Ia antigens and susceptibility to rheumatoid arthritis

• Published in: Clinics in rheumatic diseases Vol. 11; no. 3; p. 645
• Main Authors: Lee, S H, Matsuyama, T, Logalbo, P, Silver, J, Winchester, R J
• Format: Journal Article
• Language: English
• Published: England 01.12.1985
• Subjects: Alleles; Antibodies, Monoclonal - immunology; Arthritis, Rheumatoid - genetics; Arthritis, Rheumatoid - immunology; Chromosome Mapping; Epitopes - genetics; Genes, MHC Class II; Histocompatibility Antigens Class II - genetics; HLA-DP Antigens; HLA-DQ Antigens; HLA-DR Antigens; Homozygote; Humans; Models, Genetic; Polymorphism, Genetic; Protein Conformation
• ISSN: 0307-742X
• DOI: 10.1016/S0307-742X(21)00609-3

Since the first description of human leukocyte agglutination antibodies, knowledge of the MHC, particularly the Ia region, has grown immensely and it is now recognized as a major polymorphic multigene family involved in the regulation of immune response and disease susceptibility.
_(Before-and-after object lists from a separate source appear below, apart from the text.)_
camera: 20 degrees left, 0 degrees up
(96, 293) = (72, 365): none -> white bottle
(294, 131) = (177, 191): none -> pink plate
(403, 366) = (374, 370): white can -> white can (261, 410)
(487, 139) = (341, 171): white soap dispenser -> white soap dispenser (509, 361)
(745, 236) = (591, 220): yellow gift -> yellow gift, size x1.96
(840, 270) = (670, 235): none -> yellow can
This review examined the hypothesis that there is another level of complexity within the Ia system, beyond multiple loci and allelic series, that involves specific epitopes as the functionally important components of the Ia molecule. Certain of these epitopes are likely to be responsible for the regulation of immune responses and susceptibility to certain autoimmune diseases such as rheumatoid arthritis (RA). Evidence was presented that certain monoclonal antibodies recognize epitopes found in a significantly more positive association with susceptibility to RA than available markers such as DR4. Biochemical characterization of the Ia molecules bearing this epitope revealed that the same epitope was present on two different molecules. The possibility was considered that such epitopes are closely related but not identical to Ia determinants that are primarily involved in producing the abnormal immune state characterizing those with RA.